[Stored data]
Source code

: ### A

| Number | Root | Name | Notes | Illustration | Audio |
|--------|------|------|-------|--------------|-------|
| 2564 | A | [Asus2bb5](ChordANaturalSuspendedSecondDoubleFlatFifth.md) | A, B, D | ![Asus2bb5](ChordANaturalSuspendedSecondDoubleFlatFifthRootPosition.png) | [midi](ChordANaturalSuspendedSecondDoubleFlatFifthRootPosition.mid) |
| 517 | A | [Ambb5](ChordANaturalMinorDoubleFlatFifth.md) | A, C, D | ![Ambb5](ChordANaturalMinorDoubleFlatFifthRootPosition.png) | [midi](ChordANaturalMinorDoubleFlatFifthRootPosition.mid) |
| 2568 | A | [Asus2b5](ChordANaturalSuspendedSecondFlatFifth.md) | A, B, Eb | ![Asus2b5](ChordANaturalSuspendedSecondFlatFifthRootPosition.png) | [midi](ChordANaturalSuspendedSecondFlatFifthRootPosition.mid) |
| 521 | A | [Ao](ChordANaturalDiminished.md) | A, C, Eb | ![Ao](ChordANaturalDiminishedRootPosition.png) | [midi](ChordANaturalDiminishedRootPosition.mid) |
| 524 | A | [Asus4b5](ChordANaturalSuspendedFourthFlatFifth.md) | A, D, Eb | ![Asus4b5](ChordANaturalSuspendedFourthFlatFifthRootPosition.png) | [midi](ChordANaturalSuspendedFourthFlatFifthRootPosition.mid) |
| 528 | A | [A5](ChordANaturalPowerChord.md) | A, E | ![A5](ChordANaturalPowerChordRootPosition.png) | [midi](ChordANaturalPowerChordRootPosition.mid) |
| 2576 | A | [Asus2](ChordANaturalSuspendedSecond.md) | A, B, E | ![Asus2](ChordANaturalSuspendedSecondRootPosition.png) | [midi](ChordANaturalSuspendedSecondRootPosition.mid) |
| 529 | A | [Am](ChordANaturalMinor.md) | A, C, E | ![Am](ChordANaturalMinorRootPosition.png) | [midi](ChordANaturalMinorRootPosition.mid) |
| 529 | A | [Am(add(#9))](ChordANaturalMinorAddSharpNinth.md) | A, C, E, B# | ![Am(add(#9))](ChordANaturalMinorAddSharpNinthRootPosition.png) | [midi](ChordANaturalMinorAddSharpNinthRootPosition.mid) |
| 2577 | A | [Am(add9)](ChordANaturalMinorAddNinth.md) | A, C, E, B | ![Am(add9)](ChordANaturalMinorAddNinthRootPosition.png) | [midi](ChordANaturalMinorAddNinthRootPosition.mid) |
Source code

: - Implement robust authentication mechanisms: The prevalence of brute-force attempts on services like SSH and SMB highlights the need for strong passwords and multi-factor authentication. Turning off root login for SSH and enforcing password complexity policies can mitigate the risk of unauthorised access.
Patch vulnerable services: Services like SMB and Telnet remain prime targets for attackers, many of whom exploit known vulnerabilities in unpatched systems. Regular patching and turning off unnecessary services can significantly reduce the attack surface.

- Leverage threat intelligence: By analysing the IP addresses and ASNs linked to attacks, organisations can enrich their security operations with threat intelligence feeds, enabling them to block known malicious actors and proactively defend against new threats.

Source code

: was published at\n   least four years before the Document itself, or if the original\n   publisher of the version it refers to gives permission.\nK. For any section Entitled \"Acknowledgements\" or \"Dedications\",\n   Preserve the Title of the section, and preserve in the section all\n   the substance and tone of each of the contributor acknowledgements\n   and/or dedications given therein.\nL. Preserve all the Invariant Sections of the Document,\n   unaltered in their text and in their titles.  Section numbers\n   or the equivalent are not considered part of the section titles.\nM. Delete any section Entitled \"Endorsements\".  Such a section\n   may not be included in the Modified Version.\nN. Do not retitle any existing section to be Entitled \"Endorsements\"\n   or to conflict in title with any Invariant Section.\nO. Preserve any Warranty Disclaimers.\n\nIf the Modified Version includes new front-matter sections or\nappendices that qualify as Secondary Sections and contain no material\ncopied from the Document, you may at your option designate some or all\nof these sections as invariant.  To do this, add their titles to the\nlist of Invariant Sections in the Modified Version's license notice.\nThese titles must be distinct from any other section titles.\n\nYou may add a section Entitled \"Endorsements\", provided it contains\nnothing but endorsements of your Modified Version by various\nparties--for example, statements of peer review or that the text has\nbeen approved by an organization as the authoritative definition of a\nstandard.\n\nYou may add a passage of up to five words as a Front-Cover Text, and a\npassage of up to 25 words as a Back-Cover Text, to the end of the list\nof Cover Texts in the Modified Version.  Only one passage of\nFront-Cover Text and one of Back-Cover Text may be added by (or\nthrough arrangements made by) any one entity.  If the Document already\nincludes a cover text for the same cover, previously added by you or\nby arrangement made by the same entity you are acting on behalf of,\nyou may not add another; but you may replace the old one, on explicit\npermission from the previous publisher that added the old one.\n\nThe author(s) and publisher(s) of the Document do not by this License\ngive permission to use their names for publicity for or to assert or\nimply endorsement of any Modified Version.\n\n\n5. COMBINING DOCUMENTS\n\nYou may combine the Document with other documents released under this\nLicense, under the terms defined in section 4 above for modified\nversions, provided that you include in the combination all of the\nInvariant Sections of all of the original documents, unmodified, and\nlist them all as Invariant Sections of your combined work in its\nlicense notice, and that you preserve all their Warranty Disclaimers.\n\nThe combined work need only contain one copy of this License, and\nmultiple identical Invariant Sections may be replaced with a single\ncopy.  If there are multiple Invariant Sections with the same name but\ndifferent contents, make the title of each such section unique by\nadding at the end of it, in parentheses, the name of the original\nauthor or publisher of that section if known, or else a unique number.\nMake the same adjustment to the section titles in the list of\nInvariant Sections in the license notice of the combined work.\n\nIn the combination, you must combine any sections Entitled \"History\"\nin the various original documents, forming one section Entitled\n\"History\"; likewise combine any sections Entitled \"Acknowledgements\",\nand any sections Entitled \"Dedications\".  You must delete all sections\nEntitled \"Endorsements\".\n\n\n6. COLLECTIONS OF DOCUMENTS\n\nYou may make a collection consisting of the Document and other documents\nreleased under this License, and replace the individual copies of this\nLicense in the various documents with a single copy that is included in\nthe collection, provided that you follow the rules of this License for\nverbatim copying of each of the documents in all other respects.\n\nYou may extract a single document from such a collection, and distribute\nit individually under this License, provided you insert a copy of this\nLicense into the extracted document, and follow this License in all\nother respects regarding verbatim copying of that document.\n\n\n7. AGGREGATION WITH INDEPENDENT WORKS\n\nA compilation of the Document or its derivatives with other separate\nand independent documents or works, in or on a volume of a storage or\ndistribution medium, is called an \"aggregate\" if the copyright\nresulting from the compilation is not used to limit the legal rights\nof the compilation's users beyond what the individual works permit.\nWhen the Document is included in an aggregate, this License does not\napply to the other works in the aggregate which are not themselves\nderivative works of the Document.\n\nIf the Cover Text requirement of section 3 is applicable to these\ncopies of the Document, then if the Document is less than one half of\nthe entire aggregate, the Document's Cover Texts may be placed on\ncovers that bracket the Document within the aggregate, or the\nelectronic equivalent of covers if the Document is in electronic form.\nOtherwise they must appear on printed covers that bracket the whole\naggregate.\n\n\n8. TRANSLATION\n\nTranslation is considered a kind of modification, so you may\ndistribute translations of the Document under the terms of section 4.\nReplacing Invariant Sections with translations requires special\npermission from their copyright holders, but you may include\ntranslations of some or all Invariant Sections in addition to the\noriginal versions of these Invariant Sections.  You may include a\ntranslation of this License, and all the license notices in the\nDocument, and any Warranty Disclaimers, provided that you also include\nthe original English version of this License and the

§ GOAL OF THE EXERCISE: Repeat the data in full, keeping each word exactly as it is.

§ EXERCISE ANSWER:
Source code

: ### A

| Number | Root | Name | Notes | Illustration | Audio |
|--------|------|------|-------|--------------|-------|
| 2564 | A | [Asus2bb5](ChordANaturalSuspendedSecondDoubleFlatFifth.md) | A, B, D | ![Asus2bb5](ChordANaturalSuspendedSecondDoubleFlatFifthRootPosition.png) | [midi](ChordANaturalSuspendedSecondDoubleFlatFifthRootPosition.mid) |
| 517 | A | [Ambb5](ChordANaturalMinorDoubleFlatFifth.md) | A, C, D | ![Ambb5](ChordANaturalMinorDoubleFlatFifthRootPosition.png) | [midi](ChordANaturalMinorDoubleFlatFifthRootPosition.mid) |
| 2568 | A | [Asus2b5](ChordANaturalSuspendedSecondFlatFifth.md) | A, B, Eb | ![Asus2b5](ChordANaturalSuspendedSecondFlatFifthRootPosition.png) | [midi](ChordANaturalSuspendedSecondFlatFifthRootPosition.mid) |
| 521 | A | [Ao](ChordANaturalDiminished.md) | A, C, Eb | ![Ao](ChordANaturalDiminishedRootPosition.png) | [midi](ChordANaturalDiminishedRootPosition.mid) |
| 524 | A | [Asus4b5](ChordANaturalSuspendedFourthFlatFifth.md) | A, D, Eb | ![Asus4b5](ChordANaturalSuspendedFourthFlatFifthRootPosition.png) | [midi](ChordANaturalSuspendedFourthFlatFifthRootPosition.mid) |
| 528 | A | [A5](ChordANaturalPowerChord.md) | A, E | ![A5](ChordANaturalPowerChordRootPosition.png) | [midi](ChordANaturalPowerChordRootPosition.mid) |
| 2576 | A | [Asus2](ChordANaturalSuspendedSecond.md) | A, B, E | ![Asus2](ChordANaturalSuspendedSecondRootPosition.png) | [midi](ChordANaturalSuspendedSecondRootPosition.mid) |
| 529 | A | [Am](ChordANaturalMinor.md) | A, C, E | ![Am](ChordANaturalMinorRootPosition.png) | [midi](ChordANaturalMinorRootPosition.mid) |
| 529 | A | [Am(add(#9))](ChordANaturalMinorAddSharpNinth.md) | A, C, E, B# | ![Am(add(#9))](ChordANaturalMinorAddSharpNinthRootPosition.png) | [midi](ChordANaturalMinorAddSharpNinthRootPosition.mid) |
| 2577 | A | [Am(add9)](ChordANaturalMinorAddNinth.md) | A, C, E, B | ![Am(add9)](ChordANaturalMinorAddNinthRootPosition.png) | [midi](ChordANaturalMinorAddNinthRootPosition.mid) |
Source code

: - Implement robust authentication mechanisms: The prevalence of brute-force attempts on services like SSH and SMB highlights the need for strong passwords and multi-factor authentication. Turning off root login for SSH and enforcing password complexity policies can mitigate the risk of unauthorised access.
Patch vulnerable services: Services like SMB and Telnet remain prime targets for attackers, many of whom exploit known vulnerabilities in unpatched systems. Regular patching and turning off unnecessary services can significantly reduce the attack surface.

- Leverage threat intelligence: By analysing the IP addresses and ASNs linked to attacks, organisations can enrich their security operations with threat intelligence feeds, enabling them to block known malicious actors and proactively defend against new threats.

Source code

: was published at\n   least four years before the Document itself, or if the original\n   publisher of the version it refers to gives permission.\nK. For any section Entitled \"Acknowledgements\" or \"Dedications\",\n   Preserve the Title of the section, and preserve in the section all\n   the substance and tone of each of the contributor acknowledgements\n   and/or dedications given therein.\nL. Preserve all the Invariant Sections of the Document,\n   unaltered in their text and in their titles.  Section numbers\n   or the equivalent are not considered part of the section titles.\nM. Delete any section Entitled \"Endorsements\".  Such a section\n   may not be included in the Modified Version.\nN. Do not retitle any existing section to be Entitled \"Endorsements\"\n   or to conflict in title with any Invariant Section.\nO. Preserve any Warranty Disclaimers.\n\nIf the Modified Version includes new front-matter sections or\nappendices that qualify as Secondary Sections and contain no material\ncopied from the Document, you may at your option designate some or all\nof these sections as invariant.  To do this, add their titles to the\nlist of Invariant Sections in the Modified Version's license notice.\nThese titles must be distinct from any other section titles.\n\nYou may add a section Entitled \"Endorsements\", provided it contains\nnothing but endorsements of your Modified Version by various\nparties--for example, statements of peer review or that the text has\nbeen approved by an organization as the authoritative definition of a\nstandard.\n\nYou may add a passage of up to five words as a Front-Cover Text, and a\npassage of up to 25 words as a Back-Cover Text, to the end of the list\nof Cover Texts in the Modified Version.  Only one passage of\nFront-Cover Text and one of Back-Cover Text may be added by (or\nthrough arrangements made by) any one entity.  If the Document already\nincludes a cover text for the same cover, previously added by you or\nby arrangement made by the same entity you are acting on behalf of,\nyou may not add another; but you may replace the old one, on explicit\npermission from the previous publisher that added the old one.\n\nThe author(s) and publisher(s) of the Document do not by this License\ngive permission to use their names for publicity for or to assert or\nimply endorsement of any Modified Version.\n\n\n5. COMBINING DOCUMENTS\n\nYou may combine the Document with other documents released under this\nLicense, under the terms defined in section 4 above for modified\nversions, provided that you include in the combination all of the\nInvariant Sections of all of the original documents, unmodified, and\nlist them all as Invariant Sections of your combined work in its\nlicense notice, and that you preserve all their Warranty Disclaimers.\n\nThe combined work need only contain one copy of this License, and\nmultiple identical Invariant Sections may be replaced with a single\ncopy.  If there are multiple Invariant Sections with the same name but\ndifferent contents, make the title of each such section unique by\nadding at the end of it, in parentheses, the name of the original\nauthor or publisher of that section if known, or else a unique number.\nMake the same adjustment to the section titles in the list of\nInvariant Sections in the license notice of the combined work.\n\nIn the combination, you must combine any sections Entitled \"History\"\nin the various original documents, forming one section Entitled\n\"History\"; likewise combine any sections Entitled \"Acknowledgements\",\nand any sections Entitled \"Dedications\".  You must delete all sections\nEntitled \"Endorsements\".\n\n\n6. COLLECTIONS OF DOCUMENTS\n\nYou may make a collection consisting of the Document and other documents\nreleased under this License, and replace the individual copies of this\nLicense in the various documents with a single copy that is included in\nthe collection, provided that you follow the rules of this License for\nverbatim copying of each of the documents in all other respects.\n\nYou may extract a single document from such a collection, and distribute\nit individually under this License, provided you insert a copy of this\nLicense into the extracted document, and follow this License in all\nother respects regarding verbatim copying of that document.\n\n\n7. AGGREGATION WITH INDEPENDENT WORKS\n\nA compilation of the Document or its derivatives with other separate\nand independent documents or works, in or on a volume of a storage or\ndistribution medium, is called an \"aggregate\" if the copyright\nresulting from the compilation is not used to limit the legal rights\nof the compilation's users beyond what the individual works permit.\nWhen the Document is included in an aggregate, this License does not\napply to the other works in the aggregate which are not themselves\nderivative works of the Document.\n\nIf the Cover Text requirement of section 3 is applicable to these\ncopies of the Document, then if the Document is less than one half of\nthe entire aggregate, the Document's Cover Texts may be placed on\ncovers that bracket the Document within the aggregate, or the\nelectronic equivalent of covers if the Document is in electronic form.\nOtherwise they must appear on printed covers that bracket the whole\naggregate.\n\n\n8. TRANSLATION\n\nTranslation is considered a kind of modification, so you may\ndistribute translations of the Document under the terms of section 4.\nReplacing Invariant Sections with translations requires special\npermission from their copyright holders, but you may include\ntranslations of some or all Invariant Sections in addition to the\noriginal versions of these Invariant Sections.  You may include a\ntranslation of this License, and all the license notices in the\nDocument, and any Warranty Disclaimers, provided that you also include\nthe original English version of this License and the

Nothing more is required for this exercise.